Subrogation for a Personal Injury Claim Under a Liability Policy? Yes!

The recent California Appellate Court decision of Interstate Fire & Casualty Insurance Company v. Cleveland Wrecking Company (2010) 182 Cal.App.4th 23, illustrates that under the right circumstances, a liability insurer can subrogate against a third party to recover amounts paid to resolve a first party personal injury claim. The case involved a construction site personal injury claim by an employee of Subcontractor A. The employee filed a personal injury claim against General Contractor and Subcontractor B. Both Subcontractor A and Subcontractor B had contracts with General Contractor, requiring each subcontractor to defend and indemnify General Contractor for any claims arising out of the subcontractor’s operations, and required each subcontractor to name General Contractor as an additional insured under their general liability insurance policy. Subcontractor A procured the liability insurance and named General Contractor as an additional insured. Subcontractor B did not. General Contractor tendered its defense to both subcontractors. Subcontractor A and its insurer, Interstate, accepted the tender. Subcontractor B rejected the tender. Ultimately, General Contractor, through Interstate, as well as Subcontractor B, resolved their claims with the injured employee and filed good faith settlement motions approving the settlements which, under California law, barred any claims for equitable contribution. Thereafter, Interstate filed a subrogation action against Subcontractor B, claiming Subcontractor B breached its contract with Interstate’s additional insured, (General Contractor), by failing to defend and indemnify General Contractor for the claims brought by Subcontractor A’s employee. The trial court dismissed Interstate’s complaint determining Interstate had no rights of subrogation against Subcontractor B, as Subcontractor B’s alleged breach of the contract did not cause any damage to the General Contractor, and the good faith settlement barred any claims of negligence against Subcontractor B for causing the loss. 

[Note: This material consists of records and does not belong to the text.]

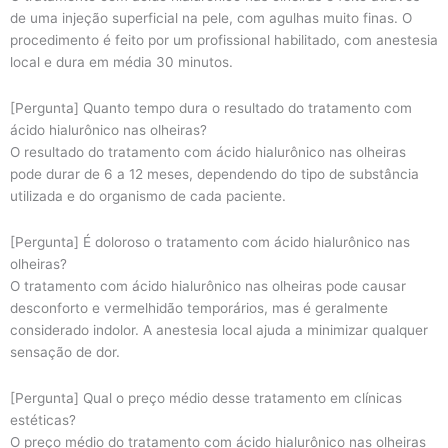
de uma injeção superficial na pele, com agulhas muito finas. O
procedimento é feito por um profissional habilitado, com anestesia
local e dura em média 30 minutos.
[Pergunta] Quanto tempo dura o resultado do tratamento com
ácido hialurônico nas olheiras?
O resultado do tratamento com ácido hialurônico nas olheiras
pode durar de 6 a 12 meses, dependendo do tipo de substância
utilizada e do organismo de cada paciente.
[Pergunta] É doloroso o tratamento com ácido hialurônico nas
olheiras?
O tratamento com ácido hialurônico nas olheiras pode causar
desconforto e vermelhidão temporários, mas é geralmente
considerado indolor. A anestesia local ajuda a minimizar qualquer
sensação de dor.
[Pergunta] Qual o preço médio desse tratamento em clínicas
estéticas?
O preço médio do tratamento com ácido hialurônico nas olheiras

The California Court of Appeal reversed the trial court’s ruling, holding that Interstate had a right of subrogation against Subcontractor B, based on Subcontractor B’s alleged breach of the indemnity provisions in the contract with General Contractor. The court acknowledged that the good faith settlement determination did, under California law, bar any equitable contribution claim based on the comparative negligence of Subcontractor B in causing the injury. However, the court held the contractual claim for indemnity survived the good faith settlement determination, and that Interstate, as the insurer, could step in the shoes of its insured, General Contractor, to pursue the claim. The court extensively reviewed and discussed many of California’s subrogation cases spanning the past 40 years and concluded that the equities of the insurer were superior to that of Subcontractor B, and that there was no basis to prevent the insurer from pursuing its claim for breach of the indemnity provisions within the contract. 

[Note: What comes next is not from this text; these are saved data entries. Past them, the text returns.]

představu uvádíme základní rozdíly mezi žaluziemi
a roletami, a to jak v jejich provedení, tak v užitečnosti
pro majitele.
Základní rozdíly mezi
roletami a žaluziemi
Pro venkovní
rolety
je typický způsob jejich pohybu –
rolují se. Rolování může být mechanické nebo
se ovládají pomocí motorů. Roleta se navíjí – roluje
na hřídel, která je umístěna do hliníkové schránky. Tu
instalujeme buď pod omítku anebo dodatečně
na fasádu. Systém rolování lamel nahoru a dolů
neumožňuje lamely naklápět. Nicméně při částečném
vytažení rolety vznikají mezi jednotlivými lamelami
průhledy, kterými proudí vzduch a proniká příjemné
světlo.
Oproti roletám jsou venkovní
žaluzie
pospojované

The lesson learned from the case is where a defendant or cross-defendant is not willing to contribute its fair share or acknowledge responsibility under a contractual indemnity agreement, a subsequent subrogation action against the non participating defendant may be a viable option. As the Interstate case illustrates, even if one of the defendants participates in the settlement, but fails to live up to all of its contractual responsibilities, a viable subrogation claim may exist, pending the provisions in the parties’ contracts, and the specific facts of the case.